Fiction from Web del Sol


Accountant, Vessel of Notice

Ben Marcus

ACCOUNTANT, vessel in which a substance is heated to a high temperature and then transferred, divided, shrunk, or counted. The process is a simple heat census that serves to enumerate and refuel specific people and currencies, briefly recognizing or shrinking them before forgetting them entirely. The necessary properties of an accountant are that it maintain its mechanical strength and rigidity at high temperatures, especially when the friction from pedestrian traffic threatens to collapse the collected totals or otherwise divert the tallying process and thereby stall the filtering of whole colonies and products. ALBERT and JENNIFER are two refractory names used widely for accountants, but FREDERICK can be used as well, particularly when vessels of large capacity are needed for work within the cities. Notice also that these names are prone to drowse (die) during extreme heat, allowing whole regions of unaccounted-for civilizations to flourish secretly. Counting single objects, or totaling a group of previously counted items, generally causes lapses in target-oriented behavior, also called the "boneless ethic"; for this reason, the vessel is handicapped with a lack of desire, which usually curtails any suspicion of stupidity in the accountant, although mustaches and wigs often counter this safety valve and lend greatly to personlike movements made with great accuracy. Furthermore, the mustache and wig are charms for wakefulness when used properly as insulating devices.

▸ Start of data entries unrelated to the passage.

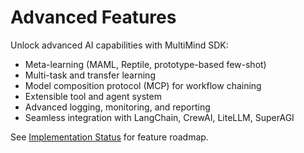 # Advanced Features

Unlock advanced AI capabilities with MultiMind SDK:

- Meta-learning (MAML, Reptile, prototype-based few-shot)
- Multi-task and transfer learning
- Model composition protocol (MCP) for workflow chaining
- Extensible tool and agent system
- Advanced logging, monitoring, and reporting
- Seamless integration with LangChain, CrewAI, LiteLLM, SuperAGI

See [Implementation Status](implementation-status.md) for feature roadmap. 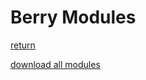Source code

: # Berry Modules

[return](../README.md)

[download all modules](https://download-directory.github.io/?url=https://github.com/tasmota/Berry_playground/tree/main/modules)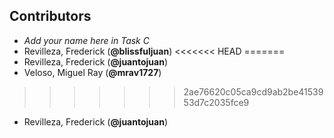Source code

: ## Contributors
- _Add your name here in Task C_
- Revilleza, Frederick (**@blissfuljuan**)
<<<<<<< HEAD
=======
- Revilleza, Frederick (**@juantojuan**)
- Veloso, Miguel Ray (**@mrav1727**)
>>>>>>> 2ae76620c05ca9cd9ab2be4153953d7c2035fce9
- Revilleza, Frederick (**@juantojuan**)
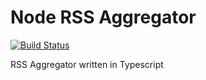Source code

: Node RSS Aggregator
===================

[![Build Status](https://travis-ci.com/MichaelRBond/node-rss-aggregator.svg?branch=master)](https://travis-ci.com/MichaelRBond/node-rss-aggregator)

RSS Aggregator written in Typescript
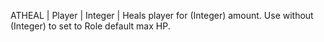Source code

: ATHEAL | Player | Integer  | Heals player for (Integer) amount. Use without (Integer) to set to Role default max HP.
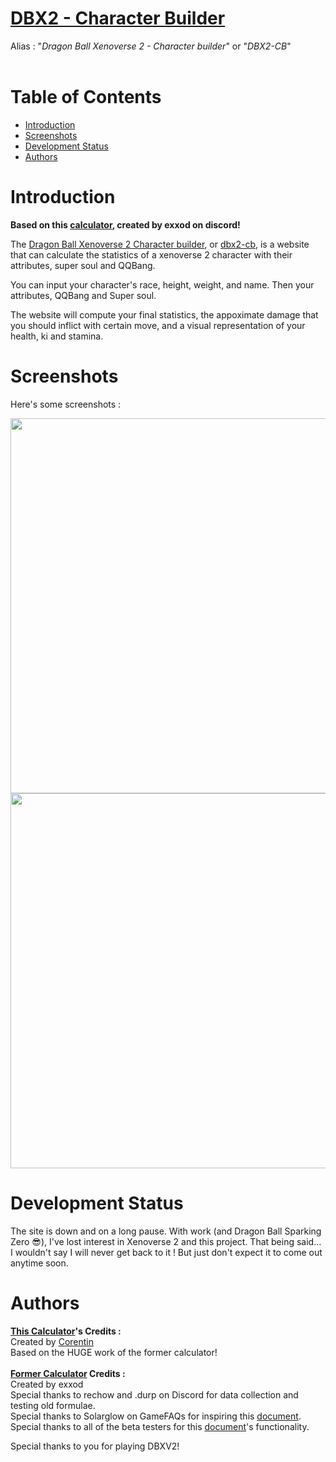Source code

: # [DBX2 - Character Builder](https://dbx2-cb.online)
Alias : "*Dragon Ball Xenoverse 2 - Character builder*" or "*DBX2-CB*"
<br><br>

# Table of Contents

- [Introduction](#introduction)
- [Screenshots](#screenshots)
- [Development Status](#status)
- [Authors](#authors)

# Introduction

**Based on this [calculator](https://docs.google.com/spreadsheets/d/1-X0USOizFtgXmY4Gks8fyA3jB9AeWGxVcmESNkA4lH8/edit#gid=857748813), created by exxod on discord!**

The [Dragon Ball Xenoverse 2 Character builder](https://dbx2-cb.online), or [dbx2-cb](https://dbx2-cb.online), is a website that can calculate the statistics of a xenoverse 2 character with their attributes, super soul and QQBang.

You can input your character's race, height, weight, and name. Then your attributes, QQBang and Super soul.

The website will compute your final statistics, the appoximate damage that you should inflict with certain move, and a visual representation of your health, ki and stamina.

# Screenshots

Here's some screenshots :
<div align="left">
  <img src="https://github.com/Corentin-cott/DBX2-CharacterBuilder/assets/109530954/07d39576-c381-463c-8375-1bed2910f428" width="600" />
  <br>
  <img src="https://github.com/Corentin-cott/DBX2-CharacterBuilder/assets/109530954/b68f45b4-f34a-4a66-b443-de4b40aac197" width="600" />
</div>

# Development Status
The site is down and on a long pause. With work (and Dragon Ball Sparking Zero 😎), I've lost interest in Xenoverse 2 and this project.
That being said... I wouldn't say I will never get back to it ! But just don't expect it to come out anytime soon.

# Authors

**[This Calculator](https://dbx2-cb.online)'s Credits :**<br>
Created by [Corentin](https://github.com/Corentin-cott)<br>
Based on the HUGE work of the former calculator!<br><br>
**[Former Calculator](https://docs.google.com/spreadsheets/d/1-X0USOizFtgXmY4Gks8fyA3jB9AeWGxVcmESNkA4lH8/edit#gid=857748813) Credits :**<br>
Created by exxod<br>
Special thanks to rechow and .durp on Discord for data collection and testing old formulae.<br>
Special thanks to Solarglow on GameFAQs for inspiring this [document](https://steamcommunity.com/sharedfiles/filedetails/?id=1656624487).<br>
Special thanks to all of the beta testers for this [document](https://steamcommunity.com/sharedfiles/filedetails/?id=1656624487)'s functionality.<br>

Special thanks to you for playing DBXV2! 

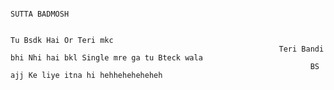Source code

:                                                                                   SUTTA BADMOSH      
                                                                                   
                                                                               Tu Bsdk Hai Or Teri mkc
                                                                Teri Bandi bhi Nhi hai bkl Single mre ga tu Bteck wala
                                                                       BS ajj Ke liye itna hi hehheheheheheh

Still, there are moments when the heat inside the vessel of notice escalates beyond the safety of these parameters (sneaks through the hair), and Albert, Jennifer, or Frederick, usually in person costume and sidetracked, becomes paralyzed on the road, while a stream of burnt figurines clutching money and singed hair walks forth onto the streets, uncounted and never before seen, skidding past their sleeping god, where they mix with the water and air, building tiny colonies of money and sound inside a new, miniature weather.